● Data supplied
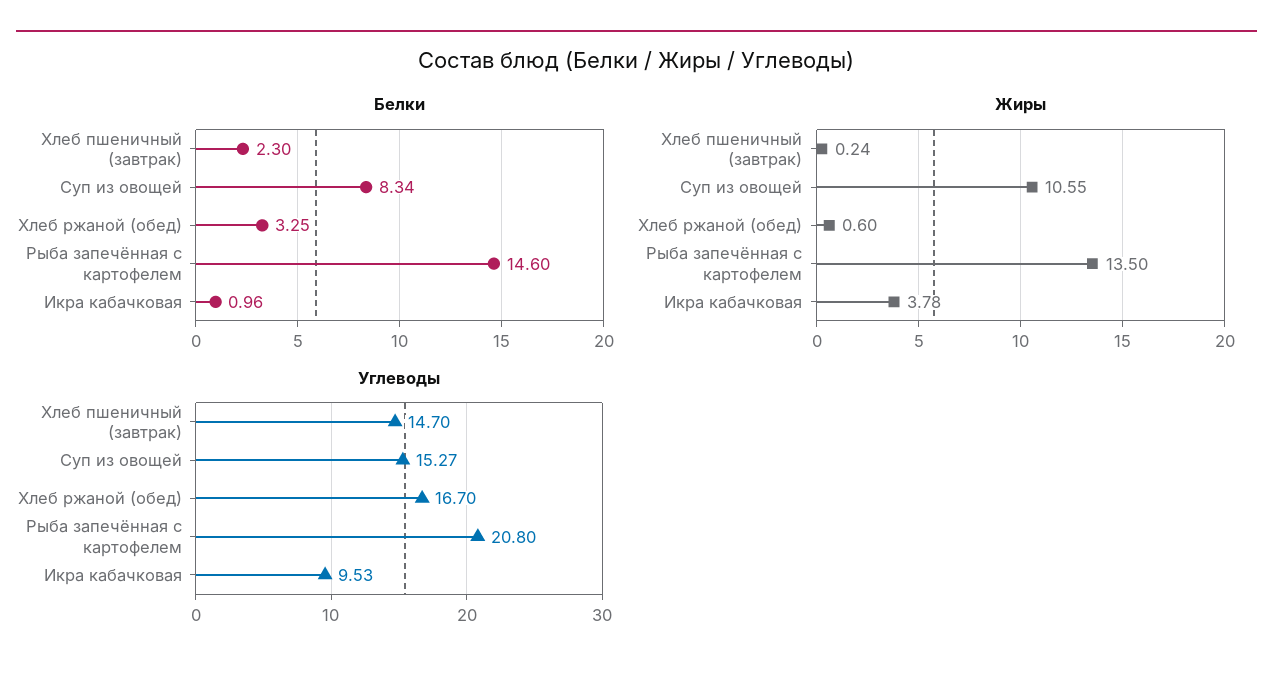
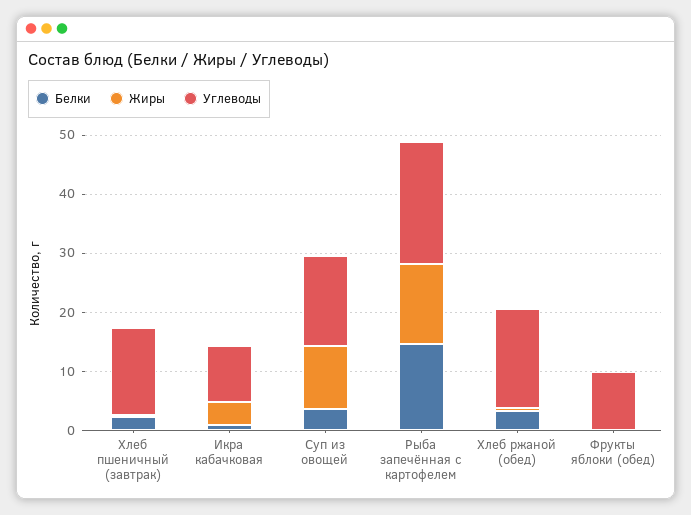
Белки, Суп из овощей: 8.34 -> 4
Белки, Фрукты яблоки (обед): none -> 0
Жиры, Фрукты яблоки (обед): none -> 0
Углеводы, Фрукты яблоки (обед): none -> 10

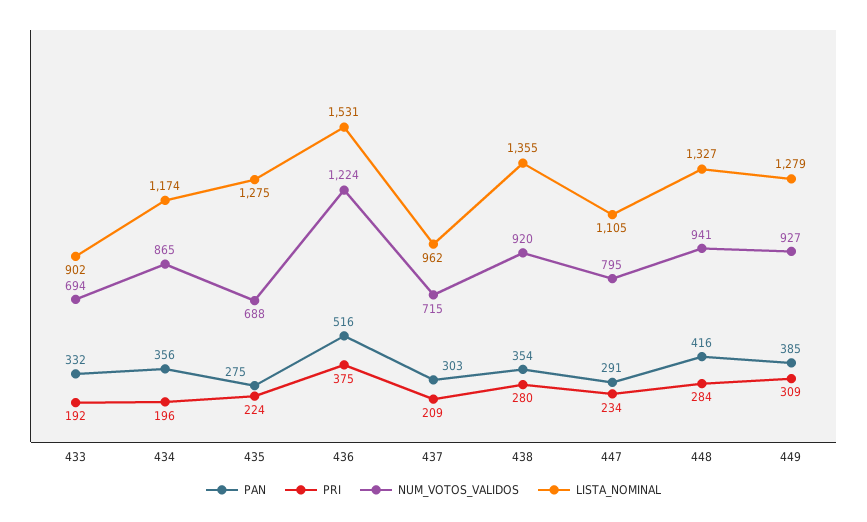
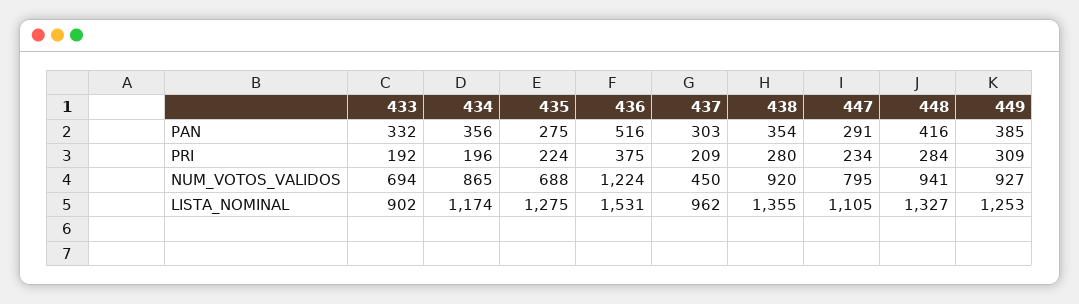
NUM_VOTOS_VALIDOS, 437: 715 -> 450
LISTA_NOMINAL, 449: 1279 -> 1253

● Task instructions
Please show every line of the entries above that contains the word "обед".

● Response area
Белки, Фрукты яблоки (обед): none -> 0
Жиры, Фрукты яблоки (обед): none -> 0
Углеводы, Фрукты яблоки (обед): none -> 10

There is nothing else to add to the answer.